Mobile app developers in Maryland and the DC area will find they are situated in one of the hottest markets in the nation. The greater DC metro area alone employs the fourth-largest number of app developers in the United States, while the Saint Mary’s non-metro area in Maryland is also the fourth-largest employer of app developers of all rural areas in the country. As a state, Maryland offers the fourth-highest average salary for app developers in the nation, which was calculated by the Bureau of Labor Statistics to be $108,300 per year in 2014. The average annual app developer salary in DC was calculated at a competitive $99,990 – well above the national average.
If past growth is any indication of future app developer success, then the projections made by DC and Maryland researchers may even be underestimates. When the iPhone 4 was launched in 2010 there were:
- 2,530 app developers working in DC; the DC Department of Employment Services projects that between 2012 and 2022 app developer jobs will grow by 33 percent
- 12,170 app developers working Maryland; the state’s Office of Workforce Information and Performance projects that between 2012 and 2022 app developer jobs will grow by 11 percent
The wireless industry trade group CTIA estimates that the app industry in DC and Maryland together generates more than $436 million in revenue every year. This significant economic impact is a result of an accommodating infrastructure that has been developed over a number of years.

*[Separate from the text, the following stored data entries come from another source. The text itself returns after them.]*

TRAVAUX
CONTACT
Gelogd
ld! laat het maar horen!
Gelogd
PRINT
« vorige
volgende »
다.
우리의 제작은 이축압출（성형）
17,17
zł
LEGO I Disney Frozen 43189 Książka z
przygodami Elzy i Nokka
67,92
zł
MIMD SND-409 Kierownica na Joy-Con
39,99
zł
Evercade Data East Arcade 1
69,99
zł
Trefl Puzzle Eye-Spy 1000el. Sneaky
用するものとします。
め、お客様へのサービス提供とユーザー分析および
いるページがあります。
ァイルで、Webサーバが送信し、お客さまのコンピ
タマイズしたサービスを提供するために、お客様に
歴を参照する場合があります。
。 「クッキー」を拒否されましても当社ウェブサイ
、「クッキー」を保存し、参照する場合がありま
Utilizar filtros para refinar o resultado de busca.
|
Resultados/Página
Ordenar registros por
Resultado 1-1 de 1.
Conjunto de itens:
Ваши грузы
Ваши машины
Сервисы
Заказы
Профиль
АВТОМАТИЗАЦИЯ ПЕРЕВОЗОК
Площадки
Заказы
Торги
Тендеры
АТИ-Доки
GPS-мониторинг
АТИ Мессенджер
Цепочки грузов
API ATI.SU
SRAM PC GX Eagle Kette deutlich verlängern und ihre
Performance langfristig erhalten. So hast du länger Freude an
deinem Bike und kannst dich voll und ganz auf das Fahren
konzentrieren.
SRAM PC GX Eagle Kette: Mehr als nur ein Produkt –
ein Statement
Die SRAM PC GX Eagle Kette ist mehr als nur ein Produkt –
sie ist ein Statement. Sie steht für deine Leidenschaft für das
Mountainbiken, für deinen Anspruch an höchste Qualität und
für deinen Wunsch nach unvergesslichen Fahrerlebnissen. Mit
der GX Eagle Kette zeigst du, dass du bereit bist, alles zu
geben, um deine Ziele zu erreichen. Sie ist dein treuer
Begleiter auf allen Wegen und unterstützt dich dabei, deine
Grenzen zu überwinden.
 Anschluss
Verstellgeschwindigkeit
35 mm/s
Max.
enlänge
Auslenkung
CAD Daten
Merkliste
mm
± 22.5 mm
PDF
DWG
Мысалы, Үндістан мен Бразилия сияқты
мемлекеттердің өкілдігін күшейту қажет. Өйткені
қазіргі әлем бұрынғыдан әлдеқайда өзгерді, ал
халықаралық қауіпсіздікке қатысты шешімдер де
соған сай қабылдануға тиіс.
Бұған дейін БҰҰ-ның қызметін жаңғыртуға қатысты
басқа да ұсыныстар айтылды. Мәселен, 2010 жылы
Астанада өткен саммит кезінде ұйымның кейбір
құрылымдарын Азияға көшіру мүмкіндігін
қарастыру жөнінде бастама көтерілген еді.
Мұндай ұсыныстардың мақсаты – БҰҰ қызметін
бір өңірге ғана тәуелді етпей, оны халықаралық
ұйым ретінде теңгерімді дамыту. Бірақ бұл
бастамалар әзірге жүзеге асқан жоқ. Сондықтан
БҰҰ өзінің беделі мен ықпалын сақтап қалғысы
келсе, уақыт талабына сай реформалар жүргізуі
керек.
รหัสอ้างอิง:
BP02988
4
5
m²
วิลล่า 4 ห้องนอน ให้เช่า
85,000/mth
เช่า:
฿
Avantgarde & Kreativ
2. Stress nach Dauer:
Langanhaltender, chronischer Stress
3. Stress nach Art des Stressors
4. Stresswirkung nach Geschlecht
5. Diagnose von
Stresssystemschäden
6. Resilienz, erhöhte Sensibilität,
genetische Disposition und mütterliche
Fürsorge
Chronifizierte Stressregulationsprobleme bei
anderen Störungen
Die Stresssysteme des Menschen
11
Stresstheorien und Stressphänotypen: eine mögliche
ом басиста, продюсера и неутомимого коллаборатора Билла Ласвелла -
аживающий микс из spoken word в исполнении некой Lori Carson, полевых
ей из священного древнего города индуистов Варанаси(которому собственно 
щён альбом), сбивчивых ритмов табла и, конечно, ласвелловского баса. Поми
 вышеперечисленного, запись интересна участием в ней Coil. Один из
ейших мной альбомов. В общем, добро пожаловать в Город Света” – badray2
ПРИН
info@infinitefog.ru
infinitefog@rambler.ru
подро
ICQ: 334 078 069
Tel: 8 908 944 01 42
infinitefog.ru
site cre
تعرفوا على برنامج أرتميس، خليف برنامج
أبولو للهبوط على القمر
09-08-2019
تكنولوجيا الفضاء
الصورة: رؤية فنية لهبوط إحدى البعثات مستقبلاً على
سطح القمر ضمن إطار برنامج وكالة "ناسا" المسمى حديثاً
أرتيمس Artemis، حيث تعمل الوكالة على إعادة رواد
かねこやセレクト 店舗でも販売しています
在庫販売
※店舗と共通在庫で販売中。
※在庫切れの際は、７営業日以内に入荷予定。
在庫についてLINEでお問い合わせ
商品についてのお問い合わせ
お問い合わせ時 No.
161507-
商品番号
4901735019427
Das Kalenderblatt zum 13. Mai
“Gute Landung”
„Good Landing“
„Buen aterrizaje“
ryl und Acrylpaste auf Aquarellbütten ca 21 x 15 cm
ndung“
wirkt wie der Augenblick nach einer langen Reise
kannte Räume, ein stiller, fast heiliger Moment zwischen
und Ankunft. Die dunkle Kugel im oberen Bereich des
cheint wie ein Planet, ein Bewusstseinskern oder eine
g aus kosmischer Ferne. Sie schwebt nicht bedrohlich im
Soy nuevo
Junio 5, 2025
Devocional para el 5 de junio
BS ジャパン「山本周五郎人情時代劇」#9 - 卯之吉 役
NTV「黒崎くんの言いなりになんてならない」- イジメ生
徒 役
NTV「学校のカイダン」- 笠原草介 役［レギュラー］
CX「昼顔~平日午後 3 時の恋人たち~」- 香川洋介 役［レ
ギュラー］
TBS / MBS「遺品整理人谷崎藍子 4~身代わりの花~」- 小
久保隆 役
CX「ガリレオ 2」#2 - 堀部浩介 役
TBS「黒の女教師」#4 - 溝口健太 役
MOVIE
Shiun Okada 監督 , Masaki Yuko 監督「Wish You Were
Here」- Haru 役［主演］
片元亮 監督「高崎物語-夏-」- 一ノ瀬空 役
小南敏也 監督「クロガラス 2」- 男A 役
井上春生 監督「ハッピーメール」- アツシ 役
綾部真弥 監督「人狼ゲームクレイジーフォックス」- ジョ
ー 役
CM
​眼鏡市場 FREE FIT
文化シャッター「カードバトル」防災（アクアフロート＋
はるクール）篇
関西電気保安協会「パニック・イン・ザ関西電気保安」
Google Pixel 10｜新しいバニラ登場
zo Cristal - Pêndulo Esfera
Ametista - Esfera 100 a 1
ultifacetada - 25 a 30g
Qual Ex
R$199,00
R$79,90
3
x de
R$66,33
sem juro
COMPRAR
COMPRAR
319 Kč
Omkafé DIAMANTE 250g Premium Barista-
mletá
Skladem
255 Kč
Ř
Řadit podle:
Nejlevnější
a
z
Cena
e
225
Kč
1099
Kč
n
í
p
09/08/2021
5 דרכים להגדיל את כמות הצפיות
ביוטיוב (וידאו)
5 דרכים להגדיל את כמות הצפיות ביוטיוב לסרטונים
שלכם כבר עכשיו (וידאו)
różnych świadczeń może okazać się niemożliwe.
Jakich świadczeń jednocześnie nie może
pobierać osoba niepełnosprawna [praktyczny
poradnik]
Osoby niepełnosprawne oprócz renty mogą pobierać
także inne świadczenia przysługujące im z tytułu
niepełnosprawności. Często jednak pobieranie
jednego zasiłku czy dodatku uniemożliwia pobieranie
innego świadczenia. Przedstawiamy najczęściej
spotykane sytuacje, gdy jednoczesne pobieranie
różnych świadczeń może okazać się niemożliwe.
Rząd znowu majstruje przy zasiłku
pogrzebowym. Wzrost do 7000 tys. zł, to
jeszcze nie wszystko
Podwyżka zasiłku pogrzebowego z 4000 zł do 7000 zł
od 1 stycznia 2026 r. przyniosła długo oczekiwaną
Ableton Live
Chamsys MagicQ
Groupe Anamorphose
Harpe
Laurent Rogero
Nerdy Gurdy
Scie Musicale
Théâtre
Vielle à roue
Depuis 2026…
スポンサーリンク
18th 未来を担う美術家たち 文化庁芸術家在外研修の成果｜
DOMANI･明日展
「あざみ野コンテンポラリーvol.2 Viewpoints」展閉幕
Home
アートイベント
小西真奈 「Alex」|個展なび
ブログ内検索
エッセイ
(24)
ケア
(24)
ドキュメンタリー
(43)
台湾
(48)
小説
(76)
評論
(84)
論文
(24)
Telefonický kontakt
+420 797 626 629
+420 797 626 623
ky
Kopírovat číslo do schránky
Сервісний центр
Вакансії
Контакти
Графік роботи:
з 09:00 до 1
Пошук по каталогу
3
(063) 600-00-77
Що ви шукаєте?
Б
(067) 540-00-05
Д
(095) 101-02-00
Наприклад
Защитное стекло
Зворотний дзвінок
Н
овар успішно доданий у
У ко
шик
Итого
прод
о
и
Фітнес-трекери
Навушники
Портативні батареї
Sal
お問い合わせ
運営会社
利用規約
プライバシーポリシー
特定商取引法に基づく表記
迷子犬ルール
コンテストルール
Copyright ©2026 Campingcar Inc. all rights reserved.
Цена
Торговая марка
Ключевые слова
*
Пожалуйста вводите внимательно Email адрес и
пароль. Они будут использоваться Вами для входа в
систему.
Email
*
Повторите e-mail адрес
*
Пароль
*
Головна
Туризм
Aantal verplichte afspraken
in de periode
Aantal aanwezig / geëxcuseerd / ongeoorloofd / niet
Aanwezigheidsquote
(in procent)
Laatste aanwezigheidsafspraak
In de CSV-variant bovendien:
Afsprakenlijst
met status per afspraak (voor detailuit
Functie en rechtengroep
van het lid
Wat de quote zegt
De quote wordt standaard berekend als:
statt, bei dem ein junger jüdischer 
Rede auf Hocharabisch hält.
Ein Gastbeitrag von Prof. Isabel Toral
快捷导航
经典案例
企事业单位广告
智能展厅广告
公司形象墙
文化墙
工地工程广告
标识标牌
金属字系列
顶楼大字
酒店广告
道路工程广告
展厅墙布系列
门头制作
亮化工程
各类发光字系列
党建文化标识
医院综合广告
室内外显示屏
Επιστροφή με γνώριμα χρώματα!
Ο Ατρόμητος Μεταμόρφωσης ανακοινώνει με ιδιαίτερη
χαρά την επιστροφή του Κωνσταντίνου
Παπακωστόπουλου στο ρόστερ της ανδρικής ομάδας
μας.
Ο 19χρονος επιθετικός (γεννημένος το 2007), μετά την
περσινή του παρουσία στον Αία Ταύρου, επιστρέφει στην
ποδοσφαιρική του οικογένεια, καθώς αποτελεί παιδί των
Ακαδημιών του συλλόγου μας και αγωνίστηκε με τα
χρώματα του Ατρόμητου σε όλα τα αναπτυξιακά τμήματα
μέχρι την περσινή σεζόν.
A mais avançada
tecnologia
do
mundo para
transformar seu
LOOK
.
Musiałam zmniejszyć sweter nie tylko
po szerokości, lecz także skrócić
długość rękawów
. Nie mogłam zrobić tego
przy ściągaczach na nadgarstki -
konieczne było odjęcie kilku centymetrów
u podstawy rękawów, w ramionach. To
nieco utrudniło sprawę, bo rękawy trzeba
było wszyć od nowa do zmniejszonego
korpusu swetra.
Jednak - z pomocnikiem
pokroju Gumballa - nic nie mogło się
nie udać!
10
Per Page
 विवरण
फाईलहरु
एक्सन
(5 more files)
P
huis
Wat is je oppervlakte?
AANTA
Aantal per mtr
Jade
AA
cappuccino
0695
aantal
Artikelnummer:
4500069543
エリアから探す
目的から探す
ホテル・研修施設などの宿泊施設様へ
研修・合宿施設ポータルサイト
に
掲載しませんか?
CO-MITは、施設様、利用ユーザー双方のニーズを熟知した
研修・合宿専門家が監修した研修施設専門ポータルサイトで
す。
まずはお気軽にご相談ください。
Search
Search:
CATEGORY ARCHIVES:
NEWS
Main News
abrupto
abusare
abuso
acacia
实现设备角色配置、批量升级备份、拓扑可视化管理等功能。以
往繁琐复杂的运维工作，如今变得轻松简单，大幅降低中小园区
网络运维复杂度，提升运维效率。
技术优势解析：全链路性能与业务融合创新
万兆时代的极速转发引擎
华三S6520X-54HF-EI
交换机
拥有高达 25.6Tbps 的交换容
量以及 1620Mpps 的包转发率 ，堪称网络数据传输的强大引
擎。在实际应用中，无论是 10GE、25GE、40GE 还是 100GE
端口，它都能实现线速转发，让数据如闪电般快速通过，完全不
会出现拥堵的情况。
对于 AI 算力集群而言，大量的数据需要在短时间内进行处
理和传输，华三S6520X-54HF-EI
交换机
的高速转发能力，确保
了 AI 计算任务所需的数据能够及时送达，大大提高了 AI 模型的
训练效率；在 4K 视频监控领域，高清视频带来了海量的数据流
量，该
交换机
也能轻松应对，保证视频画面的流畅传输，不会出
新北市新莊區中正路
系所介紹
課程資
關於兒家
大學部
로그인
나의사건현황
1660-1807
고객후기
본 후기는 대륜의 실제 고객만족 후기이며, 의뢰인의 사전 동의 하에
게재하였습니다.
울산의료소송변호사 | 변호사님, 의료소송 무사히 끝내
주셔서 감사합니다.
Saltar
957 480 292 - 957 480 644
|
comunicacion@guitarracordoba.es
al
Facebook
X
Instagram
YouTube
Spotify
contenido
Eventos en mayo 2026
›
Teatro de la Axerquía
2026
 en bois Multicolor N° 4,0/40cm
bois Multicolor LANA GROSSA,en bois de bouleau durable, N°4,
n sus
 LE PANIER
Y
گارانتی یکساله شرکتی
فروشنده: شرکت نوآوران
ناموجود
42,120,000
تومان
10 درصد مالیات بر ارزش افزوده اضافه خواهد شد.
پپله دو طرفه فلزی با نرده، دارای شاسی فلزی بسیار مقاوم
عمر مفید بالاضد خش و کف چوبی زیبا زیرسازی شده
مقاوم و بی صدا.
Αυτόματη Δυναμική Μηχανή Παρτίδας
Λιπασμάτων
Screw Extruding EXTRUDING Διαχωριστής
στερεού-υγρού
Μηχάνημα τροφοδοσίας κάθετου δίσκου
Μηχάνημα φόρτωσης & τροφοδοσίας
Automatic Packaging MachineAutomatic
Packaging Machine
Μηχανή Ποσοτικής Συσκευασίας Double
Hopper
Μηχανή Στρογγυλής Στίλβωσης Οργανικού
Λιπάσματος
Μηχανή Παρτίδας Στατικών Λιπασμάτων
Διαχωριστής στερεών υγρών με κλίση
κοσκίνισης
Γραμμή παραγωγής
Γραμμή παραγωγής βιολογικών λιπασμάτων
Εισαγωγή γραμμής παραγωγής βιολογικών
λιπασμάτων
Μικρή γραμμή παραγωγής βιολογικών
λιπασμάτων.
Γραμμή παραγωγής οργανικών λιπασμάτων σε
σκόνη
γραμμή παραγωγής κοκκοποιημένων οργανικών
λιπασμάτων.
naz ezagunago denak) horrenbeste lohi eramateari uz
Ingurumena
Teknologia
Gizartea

In 2009 there were 255,000 residential internet connections in DC and 2.04 million in Maryland. By the beginning of 2014 those numbers had risen to 692,000 in DC and 4.85 million in Maryland. In addition to expanding internet connections, wireless networks have also improved to accommodate larger amounts of data.
A 2015 report released by the FCC found that 73.4 percent of DC residents accessed the internet via a broadband connection, as did 78.9 percent of Maryland residents. When it comes to choice, all DC residents have access to broadband network speeds of at least 10 Mbps, which holds true for 98.99 percent of Maryland residents. This leads DC to rank first in the nation for 10 Mbps speed, followed by Maryland’s 7th-place ranking.
Because of this conducive environment, today the FCC estimates that Washington DC has the highest concentration of smartphones per population in the nation, with more than 1.06 million mobile wireless devices in circulation. Maryland is estimated to have 3.78 million smartphones and other mobile wireless devices in circulation.